Exercise objective: Copy out every line of text in the rows below with no changes, and leave the pictures out of your answer.

(Saved data entries)
'''
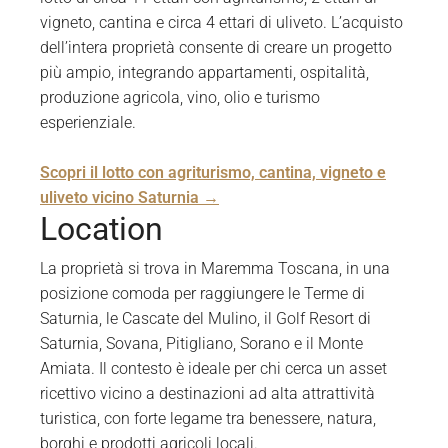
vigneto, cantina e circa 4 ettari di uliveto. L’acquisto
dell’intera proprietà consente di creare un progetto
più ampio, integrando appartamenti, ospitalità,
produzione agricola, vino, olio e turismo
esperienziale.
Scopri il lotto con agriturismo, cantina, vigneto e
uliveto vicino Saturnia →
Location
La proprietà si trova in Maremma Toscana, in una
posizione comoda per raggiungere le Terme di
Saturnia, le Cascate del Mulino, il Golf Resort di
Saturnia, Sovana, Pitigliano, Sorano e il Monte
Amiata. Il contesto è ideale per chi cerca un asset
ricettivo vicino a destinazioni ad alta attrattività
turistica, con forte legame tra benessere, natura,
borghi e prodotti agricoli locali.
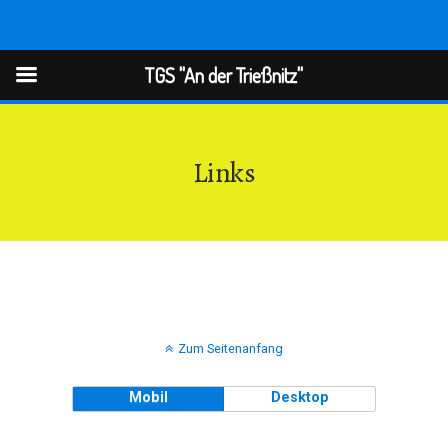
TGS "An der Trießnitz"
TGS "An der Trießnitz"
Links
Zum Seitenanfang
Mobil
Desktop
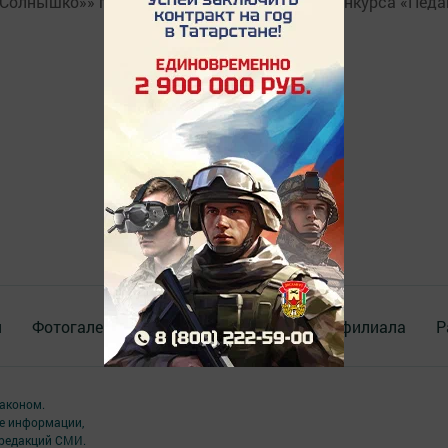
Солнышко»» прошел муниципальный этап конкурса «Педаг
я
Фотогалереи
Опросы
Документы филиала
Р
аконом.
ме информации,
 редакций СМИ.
'''
Your response:
vigneto, cantina e circa 4 ettari di uliveto. L’acquisto
dell’intera proprietà consente di creare un progetto
più ampio, integrando appartamenti, ospitalità,
produzione agricola, vino, olio e turismo
esperienziale.
Scopri il lotto con agriturismo, cantina, vigneto e
uliveto vicino Saturnia →
Location
La proprietà si trova in Maremma Toscana, in una
posizione comoda per raggiungere le Terme di
Saturnia, le Cascate del Mulino, il Golf Resort di
Saturnia, Sovana, Pitigliano, Sorano e il Monte
Amiata. Il contesto è ideale per chi cerca un asset
ricettivo vicino a destinazioni ad alta attrattività
turistica, con forte legame tra benessere, natura,
borghi e prodotti agricoli locali.
TGS "An der Trießnitz"
TGS "An der Trießnitz"
Links
Zum Seitenanfang
Mobil
Desktop
Солнышко»» прошел муниципальный этап конкурса «Педаг
я
Фотогалереи
Опросы
Документы филиала
Р
аконом.
ме информации,
 редакций СМИ.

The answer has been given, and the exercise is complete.